The report it produces

This is the report that it produces from its somewhat limited ability to access citing literature, despite this literature being mostly open access. The first interaction did not include the (somewhat difficult to read) table at the end, but when I pointed this out, the table was added. You have the option to export the report as a Google Doc, which is really handy. What the report doesn’t do is what I wanted it to do, which was a review of all the papers that cited my paper. It does show where the contributions of the paper to the literature are, but not specifically how my work is being used. However, it is still nice to have a clear summary of not just what the contribution is, but also how it is a contribution. It is also really positive, which is a bit of an ego boost.

This summary of my research also tells me some other things about my own research. Given the number of contributions that it finds to a whole range of areas–something that is inherently a problem linked to my Dyslexic mind, as for me it is all interconnected. I clearly need to work on limiting the ways that I seek to make my research publications relevant by focusing on making one or maybe two contributions if I want others to use the work in their research. Too many contributions make it hard for others to see what is most important and then use that centrally in their own work.

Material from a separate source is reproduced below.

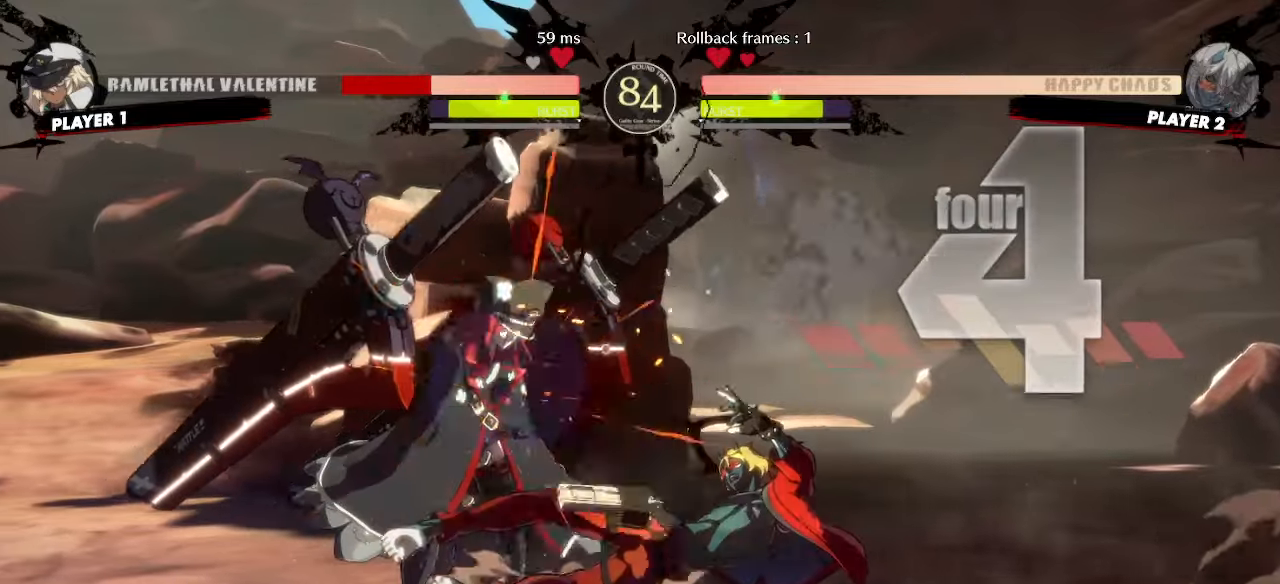
{"dt_ms": 500, "buttons": [], "events": [[50, "DPAD_DOWN", "down"], [150, "DPAD_DOWN", "up"]]}
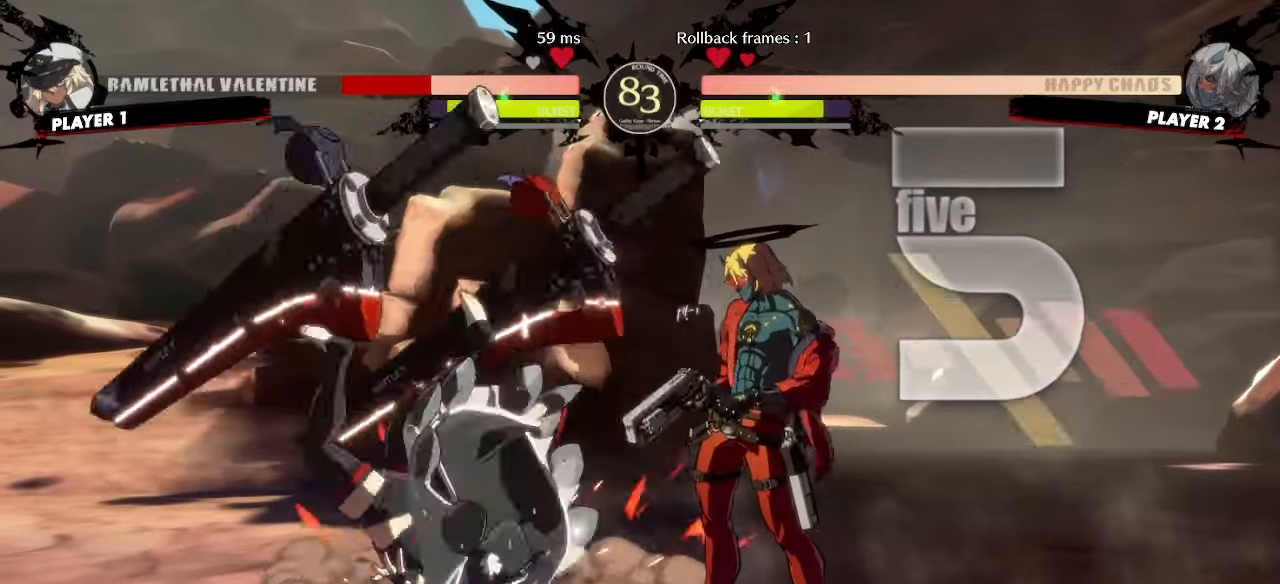
{"dt_ms": 500, "buttons": [], "events": [[383, "DPAD_LEFT", "down"], [483, "DPAD_LEFT", "up"]]}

AI for Research: A Realistic Look

My experiment with Gemini AI offered a fascinating look into how these tools gather and present information, revealing both their strengths and their current limitations when it comes to assessing a paper’s impact.

It clearly shows that AI tools, like Gemini, excel at providing quick summaries and pinpointing a paper’s main arguments, giving you a valuable head start in understanding its essence. AI can also help you understand a paper’s broader thematic contributions – how its central ideas resonate and are adopted in wider academic discussions. This encourages a more conceptual way of thinking about how research influences a field, moving beyond simply counting citations.

However, these tools are not perfect. It’s crucial to always cross-reference information, be aware of potential ‘hallucinations’ (where the AI invents facts or sources), and recognise that AI may not have access to all relevant literature, even if it’s publicly available. While AI is a powerful tool, it doesn’t replace the need for researchers to master traditional, comprehensive literature search strategies. Interestingly, observing Gemini’s ‘thought process’ can even offer students a blueprint for developing their own effective search strategies using academic databases like Google Scholar, Web of Science, or Scopus. This combination ensures both thoroughness and accuracy in your research.  

Finally, using AI like Gemini can help you refine a paper’s core contribution. By summarising its perceived impact, it can highlight if a paper’s scope is too broad or if it attempts to make too many distinct contributions. For greater impact and easier adoption by other researchers, focusing on one or two central, clearly articulated contributions per publication can make your work more digestible. You can even use AI prompts to help revise your writing for better focus. It might also reveal thematic connections you hadn’t considered, sparking new ideas for future research.